Objective:
Continue the text on vertical versus horizontal scaling below, starting right after its last sentence.

Text provided:

□ □ □ □

09. Scaling Dimensions — Bigger machine or more machines?¶

~18 min read. Growth is not one problem. Reads, writes, and state each push the system in a different direction.

Built on the ELI5 in 00-eli5.md. The kitchen can buy one giant stove, or add more prep stations — but the house rules decide when one machine stops being the sensible answer.

1) First picture: vertical and horizontal are different bets¶

See. Scaling is not magic. It is capacity plus coordination. Vertical scaling means a bigger machine. More CPU. More RAM. Faster disk. Horizontal scaling means more machines. More copies of the same service. More coordination too.

□ □ □ □

Extracted material:
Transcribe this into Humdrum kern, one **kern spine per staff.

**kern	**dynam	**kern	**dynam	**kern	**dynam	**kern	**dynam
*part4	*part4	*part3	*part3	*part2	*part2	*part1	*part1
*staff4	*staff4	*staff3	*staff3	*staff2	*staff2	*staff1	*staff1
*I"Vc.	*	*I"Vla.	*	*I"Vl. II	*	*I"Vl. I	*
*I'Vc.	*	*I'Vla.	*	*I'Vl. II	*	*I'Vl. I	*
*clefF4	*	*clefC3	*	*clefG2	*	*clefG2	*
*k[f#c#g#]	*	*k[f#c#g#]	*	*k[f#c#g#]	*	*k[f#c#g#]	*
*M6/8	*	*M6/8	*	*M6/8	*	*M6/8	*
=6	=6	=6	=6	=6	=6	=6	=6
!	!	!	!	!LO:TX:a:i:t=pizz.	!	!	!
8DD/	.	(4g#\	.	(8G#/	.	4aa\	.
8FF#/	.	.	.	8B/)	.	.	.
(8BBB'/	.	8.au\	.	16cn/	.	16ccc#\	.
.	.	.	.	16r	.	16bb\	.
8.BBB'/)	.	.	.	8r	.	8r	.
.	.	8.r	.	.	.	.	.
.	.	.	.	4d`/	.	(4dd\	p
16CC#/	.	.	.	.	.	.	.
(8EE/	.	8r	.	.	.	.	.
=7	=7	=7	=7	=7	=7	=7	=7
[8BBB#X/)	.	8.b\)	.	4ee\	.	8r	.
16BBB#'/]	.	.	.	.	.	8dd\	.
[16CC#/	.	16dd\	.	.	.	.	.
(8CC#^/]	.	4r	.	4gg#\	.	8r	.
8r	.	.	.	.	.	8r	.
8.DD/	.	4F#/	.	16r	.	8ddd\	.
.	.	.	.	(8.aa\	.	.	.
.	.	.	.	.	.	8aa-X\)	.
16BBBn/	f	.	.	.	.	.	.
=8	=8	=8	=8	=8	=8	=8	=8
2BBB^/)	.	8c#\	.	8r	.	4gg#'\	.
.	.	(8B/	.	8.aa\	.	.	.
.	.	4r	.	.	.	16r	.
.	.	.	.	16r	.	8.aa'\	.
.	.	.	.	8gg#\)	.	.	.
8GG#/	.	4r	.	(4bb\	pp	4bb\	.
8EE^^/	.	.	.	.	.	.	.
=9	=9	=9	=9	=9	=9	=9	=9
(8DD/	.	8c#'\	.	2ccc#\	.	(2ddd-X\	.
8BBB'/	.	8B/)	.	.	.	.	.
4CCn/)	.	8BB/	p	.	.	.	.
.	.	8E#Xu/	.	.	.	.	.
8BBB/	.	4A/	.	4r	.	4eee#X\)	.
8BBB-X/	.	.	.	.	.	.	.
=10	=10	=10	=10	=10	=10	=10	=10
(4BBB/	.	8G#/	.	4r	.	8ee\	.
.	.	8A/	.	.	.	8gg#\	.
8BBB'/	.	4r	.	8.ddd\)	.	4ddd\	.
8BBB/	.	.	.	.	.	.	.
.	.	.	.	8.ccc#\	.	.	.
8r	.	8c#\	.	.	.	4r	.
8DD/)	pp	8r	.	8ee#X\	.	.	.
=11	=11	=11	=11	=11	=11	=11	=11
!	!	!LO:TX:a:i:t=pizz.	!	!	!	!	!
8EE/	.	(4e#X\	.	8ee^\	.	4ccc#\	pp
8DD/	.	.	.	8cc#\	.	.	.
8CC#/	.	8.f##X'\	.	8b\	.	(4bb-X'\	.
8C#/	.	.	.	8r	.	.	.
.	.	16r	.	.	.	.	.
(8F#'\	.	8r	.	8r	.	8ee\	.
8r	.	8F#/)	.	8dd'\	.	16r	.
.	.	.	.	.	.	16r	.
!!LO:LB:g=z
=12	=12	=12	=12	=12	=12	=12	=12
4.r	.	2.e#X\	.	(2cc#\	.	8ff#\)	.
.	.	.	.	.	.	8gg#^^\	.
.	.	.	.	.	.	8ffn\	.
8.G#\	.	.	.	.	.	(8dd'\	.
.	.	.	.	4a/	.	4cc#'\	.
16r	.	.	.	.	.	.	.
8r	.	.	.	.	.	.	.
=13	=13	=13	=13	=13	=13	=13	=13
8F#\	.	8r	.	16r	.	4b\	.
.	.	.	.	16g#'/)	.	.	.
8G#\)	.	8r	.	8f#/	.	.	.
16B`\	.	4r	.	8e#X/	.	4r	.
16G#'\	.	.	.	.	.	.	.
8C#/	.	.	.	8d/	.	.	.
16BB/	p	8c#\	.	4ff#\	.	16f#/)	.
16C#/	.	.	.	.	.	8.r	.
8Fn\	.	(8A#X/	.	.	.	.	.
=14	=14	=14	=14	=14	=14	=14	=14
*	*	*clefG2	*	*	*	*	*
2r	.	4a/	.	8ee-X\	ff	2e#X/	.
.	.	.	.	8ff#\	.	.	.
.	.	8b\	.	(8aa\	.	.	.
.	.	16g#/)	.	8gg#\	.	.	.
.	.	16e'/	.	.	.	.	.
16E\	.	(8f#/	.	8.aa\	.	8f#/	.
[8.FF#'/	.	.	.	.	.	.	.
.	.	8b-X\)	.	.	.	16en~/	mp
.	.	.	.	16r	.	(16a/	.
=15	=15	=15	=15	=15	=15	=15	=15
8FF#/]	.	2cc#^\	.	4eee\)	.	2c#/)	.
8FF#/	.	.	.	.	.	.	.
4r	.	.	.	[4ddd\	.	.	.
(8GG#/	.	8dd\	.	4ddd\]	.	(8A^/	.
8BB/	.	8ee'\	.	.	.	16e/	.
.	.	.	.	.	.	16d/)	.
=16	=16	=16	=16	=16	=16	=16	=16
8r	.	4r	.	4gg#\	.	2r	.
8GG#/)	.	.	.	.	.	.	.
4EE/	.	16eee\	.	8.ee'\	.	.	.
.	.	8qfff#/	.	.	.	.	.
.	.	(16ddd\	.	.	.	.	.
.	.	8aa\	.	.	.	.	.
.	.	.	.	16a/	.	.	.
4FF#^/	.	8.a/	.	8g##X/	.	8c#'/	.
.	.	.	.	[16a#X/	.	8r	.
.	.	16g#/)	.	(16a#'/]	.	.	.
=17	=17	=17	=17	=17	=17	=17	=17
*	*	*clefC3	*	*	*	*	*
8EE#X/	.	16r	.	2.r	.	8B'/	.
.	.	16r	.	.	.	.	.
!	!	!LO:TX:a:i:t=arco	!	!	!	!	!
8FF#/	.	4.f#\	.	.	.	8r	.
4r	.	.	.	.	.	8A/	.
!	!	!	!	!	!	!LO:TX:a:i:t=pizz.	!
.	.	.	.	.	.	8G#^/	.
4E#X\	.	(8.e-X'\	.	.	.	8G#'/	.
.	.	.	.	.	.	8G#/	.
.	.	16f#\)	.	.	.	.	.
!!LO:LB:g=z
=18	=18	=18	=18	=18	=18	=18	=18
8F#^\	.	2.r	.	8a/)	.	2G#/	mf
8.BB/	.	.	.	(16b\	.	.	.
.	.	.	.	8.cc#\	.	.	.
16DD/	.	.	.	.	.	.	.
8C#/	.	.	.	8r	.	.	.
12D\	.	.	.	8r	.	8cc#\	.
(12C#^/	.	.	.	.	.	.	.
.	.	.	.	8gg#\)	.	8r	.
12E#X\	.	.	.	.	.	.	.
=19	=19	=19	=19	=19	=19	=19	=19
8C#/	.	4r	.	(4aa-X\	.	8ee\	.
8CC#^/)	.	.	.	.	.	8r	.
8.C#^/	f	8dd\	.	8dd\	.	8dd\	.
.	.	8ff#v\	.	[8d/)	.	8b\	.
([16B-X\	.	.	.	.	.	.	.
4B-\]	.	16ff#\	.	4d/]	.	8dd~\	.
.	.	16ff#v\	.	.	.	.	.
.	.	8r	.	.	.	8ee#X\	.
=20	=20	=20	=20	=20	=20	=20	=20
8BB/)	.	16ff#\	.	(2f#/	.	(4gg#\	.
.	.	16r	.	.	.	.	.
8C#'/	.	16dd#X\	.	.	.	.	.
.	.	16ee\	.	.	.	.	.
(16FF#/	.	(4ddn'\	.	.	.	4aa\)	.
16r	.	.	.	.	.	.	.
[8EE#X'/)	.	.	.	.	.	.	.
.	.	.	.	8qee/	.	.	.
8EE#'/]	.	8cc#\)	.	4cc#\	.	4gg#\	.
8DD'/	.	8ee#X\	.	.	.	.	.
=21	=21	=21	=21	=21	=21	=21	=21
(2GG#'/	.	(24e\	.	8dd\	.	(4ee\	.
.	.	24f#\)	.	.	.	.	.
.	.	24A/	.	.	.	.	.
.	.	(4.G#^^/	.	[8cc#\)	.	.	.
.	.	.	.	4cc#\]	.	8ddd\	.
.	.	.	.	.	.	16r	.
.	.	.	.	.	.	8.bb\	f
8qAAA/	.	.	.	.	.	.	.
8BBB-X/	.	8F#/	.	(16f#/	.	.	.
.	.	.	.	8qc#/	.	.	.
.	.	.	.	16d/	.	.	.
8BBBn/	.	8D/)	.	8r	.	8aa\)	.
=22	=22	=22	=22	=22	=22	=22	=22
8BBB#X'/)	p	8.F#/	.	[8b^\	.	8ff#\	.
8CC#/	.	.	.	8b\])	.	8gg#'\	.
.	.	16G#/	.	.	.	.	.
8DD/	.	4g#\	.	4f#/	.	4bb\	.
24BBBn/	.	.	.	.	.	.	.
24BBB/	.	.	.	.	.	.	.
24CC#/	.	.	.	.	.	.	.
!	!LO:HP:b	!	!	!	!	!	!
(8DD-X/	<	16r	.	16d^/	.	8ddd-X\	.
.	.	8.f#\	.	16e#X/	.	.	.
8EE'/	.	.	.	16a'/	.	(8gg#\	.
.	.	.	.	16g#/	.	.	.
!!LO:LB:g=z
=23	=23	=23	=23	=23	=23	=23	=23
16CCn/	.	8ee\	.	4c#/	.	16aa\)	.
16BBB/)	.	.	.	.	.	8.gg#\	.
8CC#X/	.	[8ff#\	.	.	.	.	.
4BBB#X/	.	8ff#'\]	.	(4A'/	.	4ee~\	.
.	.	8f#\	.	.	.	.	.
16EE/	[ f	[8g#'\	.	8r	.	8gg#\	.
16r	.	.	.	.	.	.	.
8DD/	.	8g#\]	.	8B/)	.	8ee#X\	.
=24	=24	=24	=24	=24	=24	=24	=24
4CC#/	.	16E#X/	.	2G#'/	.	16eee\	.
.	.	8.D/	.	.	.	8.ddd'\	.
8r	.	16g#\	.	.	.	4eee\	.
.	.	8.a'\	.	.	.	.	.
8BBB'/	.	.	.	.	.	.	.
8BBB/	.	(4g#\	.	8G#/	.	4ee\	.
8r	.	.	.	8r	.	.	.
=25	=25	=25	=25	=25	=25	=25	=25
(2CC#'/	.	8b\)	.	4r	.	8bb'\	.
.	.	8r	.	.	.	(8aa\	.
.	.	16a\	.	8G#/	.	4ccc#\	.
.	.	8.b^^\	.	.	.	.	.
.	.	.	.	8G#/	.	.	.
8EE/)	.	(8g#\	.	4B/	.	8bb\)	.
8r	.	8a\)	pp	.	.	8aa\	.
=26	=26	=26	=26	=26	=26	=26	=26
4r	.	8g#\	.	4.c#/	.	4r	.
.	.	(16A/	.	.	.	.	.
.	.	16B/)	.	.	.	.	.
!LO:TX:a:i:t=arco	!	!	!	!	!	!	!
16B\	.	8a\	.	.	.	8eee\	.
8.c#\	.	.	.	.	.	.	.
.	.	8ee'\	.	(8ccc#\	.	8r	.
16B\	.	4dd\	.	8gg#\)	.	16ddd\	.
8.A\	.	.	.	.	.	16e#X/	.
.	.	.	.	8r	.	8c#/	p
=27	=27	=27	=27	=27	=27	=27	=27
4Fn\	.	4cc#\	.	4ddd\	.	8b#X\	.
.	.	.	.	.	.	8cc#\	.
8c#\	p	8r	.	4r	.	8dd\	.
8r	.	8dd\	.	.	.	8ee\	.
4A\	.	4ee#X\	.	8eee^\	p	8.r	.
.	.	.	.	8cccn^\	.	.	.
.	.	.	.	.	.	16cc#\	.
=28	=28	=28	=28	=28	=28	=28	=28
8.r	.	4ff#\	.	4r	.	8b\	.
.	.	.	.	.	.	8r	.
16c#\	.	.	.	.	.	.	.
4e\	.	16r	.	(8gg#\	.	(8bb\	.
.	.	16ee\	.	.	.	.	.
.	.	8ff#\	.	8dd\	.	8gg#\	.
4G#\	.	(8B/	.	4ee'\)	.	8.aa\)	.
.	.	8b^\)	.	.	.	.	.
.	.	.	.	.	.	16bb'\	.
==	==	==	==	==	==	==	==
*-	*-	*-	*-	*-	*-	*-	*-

□ □ □ □

Answer for the task:
vertical scaling                    horizontal scaling
┌──────────────┐                    ┌──────────┐  ┌──────────┐  ┌──────────┐
│ one bigger   │                    │ node A   │  │ node B   │  │ node C   │
│ machine      │                    └────┬─────┘  └────┬─────┘  └────┬─────┘
└──────┬───────┘                         │             │             │
       │                                 └──────┬──────┴──────┬─────┘
       └── bigger box                           │ load balancer│
                                                └──────────────┘

Look. Vertical scaling is simpler first. No distributed coordination. No request routing changes. No cross-node state issues. That is why teams start there. Now what is the problem? The cost curve bends upward. A 2x bigger machine often costs more than 2x. There is also a ceiling. You cannot buy infinite single-box capacity. Horizontal scaling removes that ceiling for stateless tiers. But it adds failure modes. Retries. Load balancing. Uneven traffic. Cross-node debugging. Simple, no? So the question is not, "Which is better?" The question is, "Which limit is hurting us now?"

2) Horizontal scaling requires stateless services¶

This is the part candidates skip. You cannot spread traffic well if each node hides user state in memory. That is the session affinity trap.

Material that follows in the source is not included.